Martin's proposal here addresses this concern. We can force all
sk_lookup()s to match with a bpf_sk_release(), then inside the
bpf_sk_release() we can deal with the details of whether any freeing
is actually required.

It's still useful to split the helpers out into bpf_sk_lookup_tcp()

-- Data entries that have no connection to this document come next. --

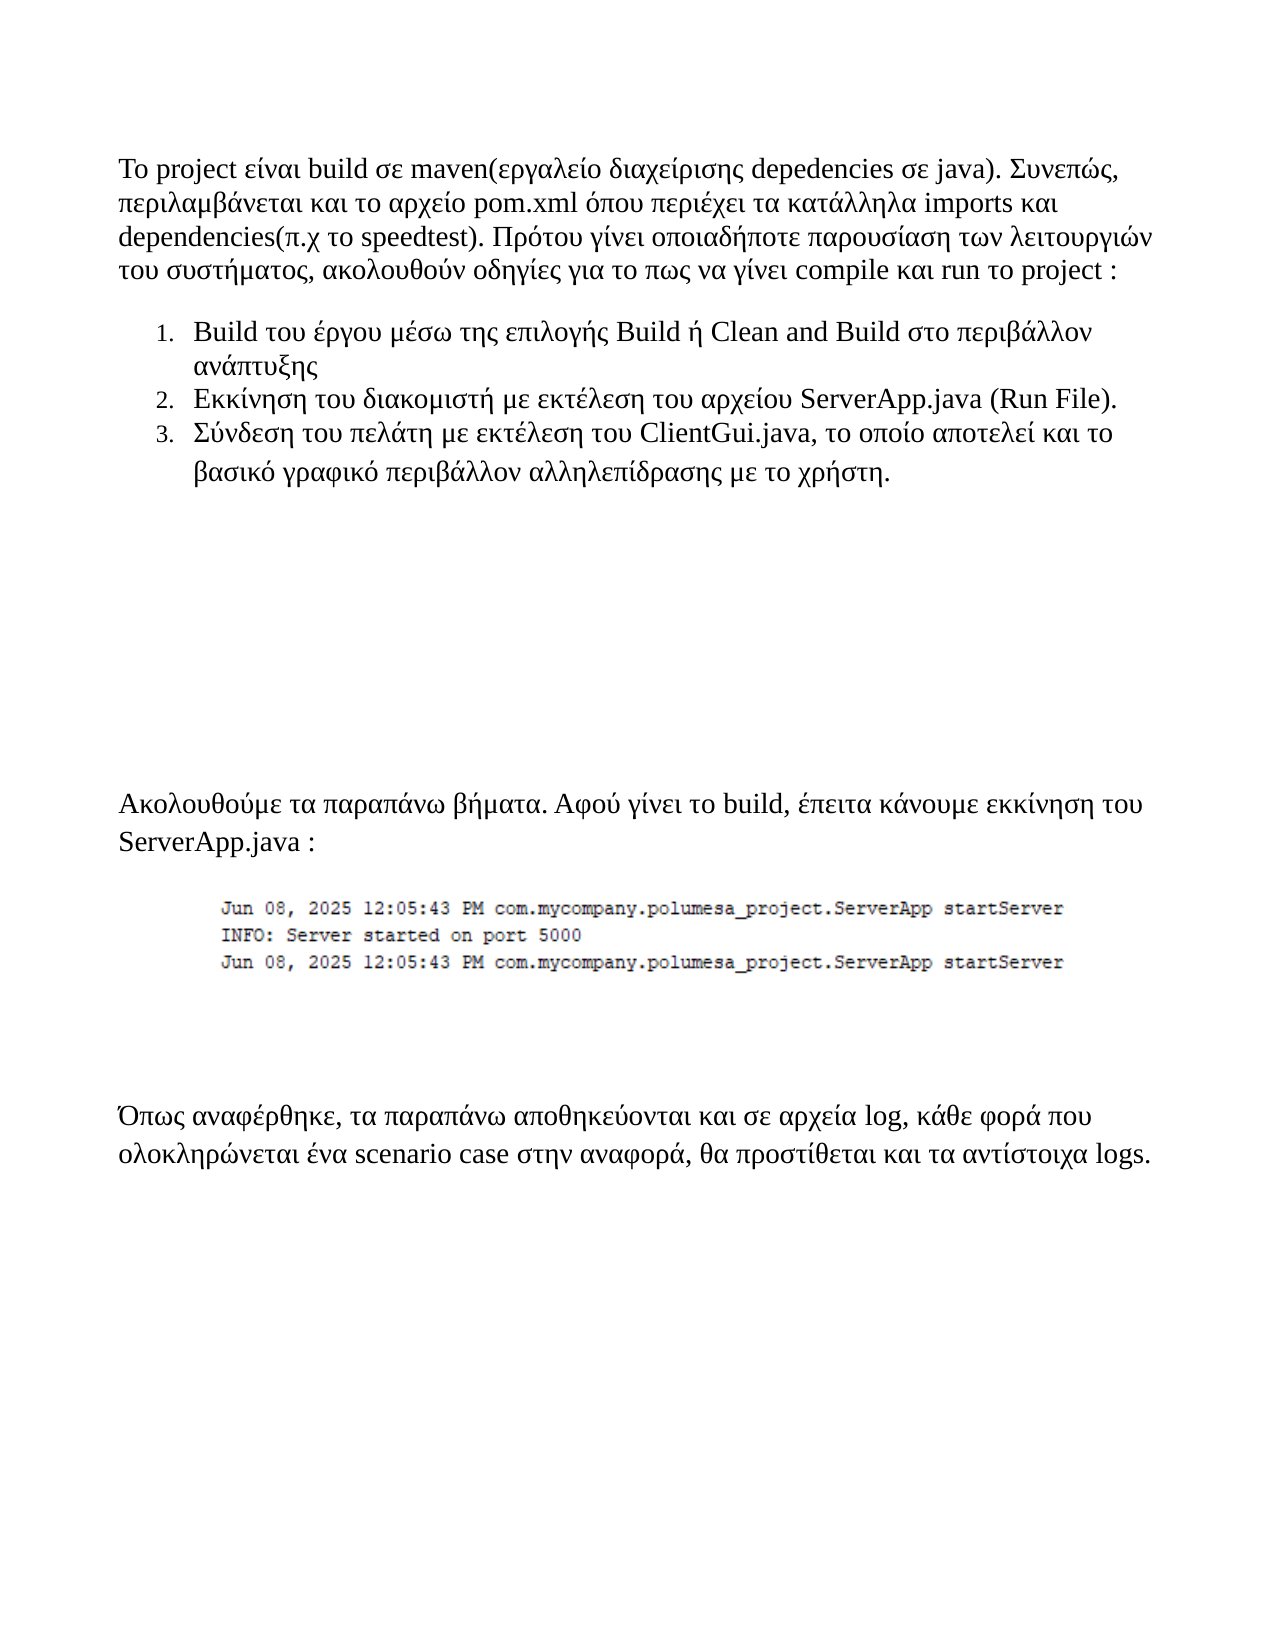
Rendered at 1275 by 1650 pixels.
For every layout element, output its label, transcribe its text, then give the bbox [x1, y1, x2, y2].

list Build του έργου μέσω της επιλογής Build ή Clean and Build στο περιβάλλον ανάπτυξης [156, 314, 1157, 382]
text Όπως αναφέρθηκε, τα παραπάνω αποθηκεύονται και σε αρχεία log, κάθε φορά που ολοκληρώνεται ένα scenario case στην αναφορά, θα προστίθεται και τα αντίστοιχα logs. [118, 877, 1157, 1434]
text Ακολουθούμε τα παραπάνω βήματα. Αφού γίνει το build, έπειτα κάνουμε εκκίνηση του ServerApp.java : [118, 554, 1157, 858]
list Σύνδεση του πελάτη με εκτέλεση του ClientGui.java, το οποίο αποτελεί και το βασικό γραφικό περιβάλλον αλληλεπίδρασης με το χρήστη. [156, 415, 1157, 487]
picture [213, 894, 1097, 978]
text To project είναι build σε maven(εργαλείο διαχείρισης depedencies σε java). Συνεπώς, περιλαμβάνεται και το αρχείο pom.xml όπου περιέχει τα κατάλληλα imports και dependencies(π.χ το speedtest). Πρότου γίνει οποιαδήποτε παρουσίαση των λειτουργιών του συστήματος, ακολουθούν οδηγίες για το πως να γίνει compile και run το project : [118, 118, 1157, 314]
list Εκκίνηση του διακομιστή με εκτέλεση του αρχείου ServerApp.java (Run File). [156, 382, 1157, 415]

and bpf_sk_lookup_udp() because then we don't need to deal with the
forward-compatibility concern of adding support for different socket
types (eg SCTP). That said, the TCP established/listener split does
not have an immediate user, so we don't need to split these at this
time. If there is a use case for only finding the listener sockets, we
can always add a flag to the bpf_sk_lookup_tcp() helper to only find
the listener sockets.

I'll respin, thanks for the feedback all.